Dos terremotos de magnitud 7.2 y 7.5 sacudieron a Venezuela la tarde del miércoles, informó el Servicio Geológico de Estados Unidos (USGS).
“Este terremoto fue el segundo evento de un doblete. El sismo principal de magnitud 7.5 fue precedido 39 segundos antes por un sismo precursor de magnitud 7.2”, indicó el USGS, al actualizar una evaluación anterior que cifró en 7.1 la magnitud del primero.
Los temblores, que provocaron el derrumbe de edificios en Caracas y se sintieron en la vecina Colombia, se produjeron con un minuto de diferencia, en lugares separados por unos 45 kilómetros y a distintas profundidades, indicaron los datos del USGS.

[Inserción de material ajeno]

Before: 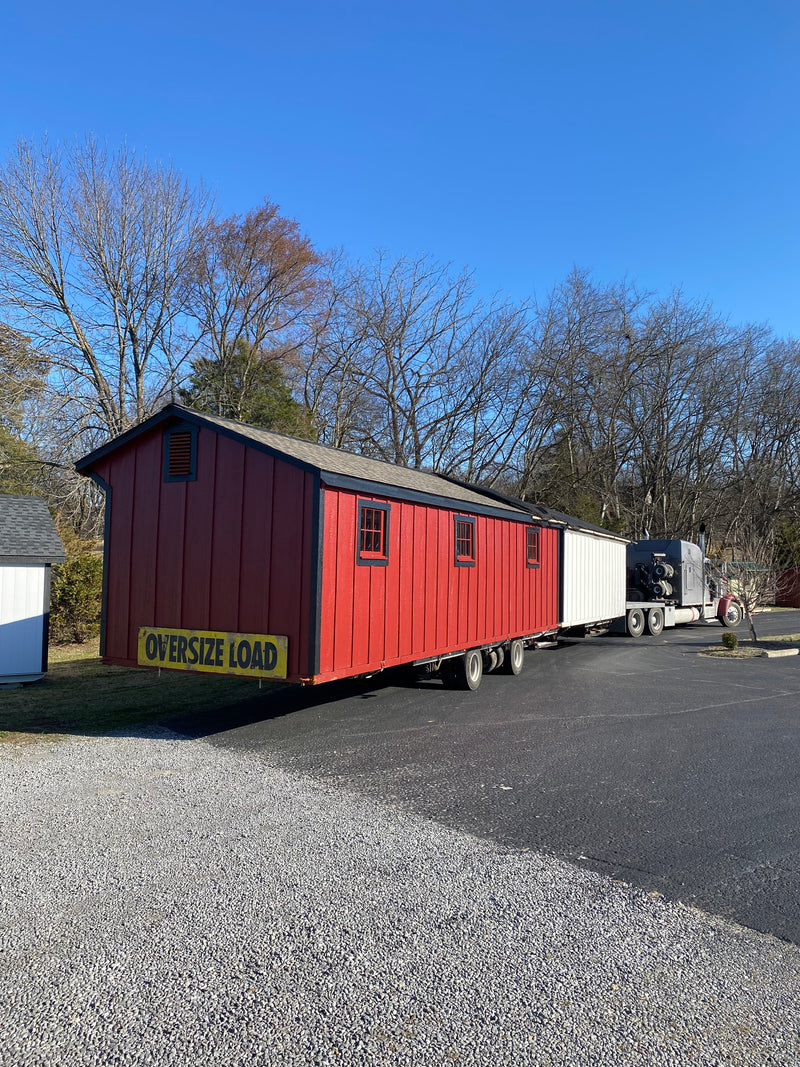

El terremoto tuvo una profundidad de 13.2 kilómetros, por lo que fue clasificado como un sismo superficial, según información del USGS.
El último sismo similar que tuvo lugar en Venezuela fue en 2018, de una magnitud de 7.3 en el estado de Sucre y afectó a al menos diez países de la región, incluyendo Brasil, Guyana y varias islas del Caribe.
El ministerio del interior, Diosdado Cabello, afirmó que el doble sismo se sintió con mucha fuerza en el estado Trujillo, Yaracuy Carabobo, el estado Aragua, Miranda, Caracas y La Guaira.
“Hay varias zonas donde la situación es muy complicada. La zona de Los Palos Grandes, Altamira, que siempre ha sido una zona sísmica natural de Caracas, presenta una situación muy alarmante. Hay edificios, casas y viviendas que se han derrumbado y estamos atendiendo la situación con todos los recursos disponibles en materia de seguridad y asistencia civil. Los bomberos y la policía se han activado. La gente está en las calles para protegerse, lo cual es lógico. Nadie debe permanecer dentro de los edificios, ya que este tipo de sismo suele ir seguido de réplicas”.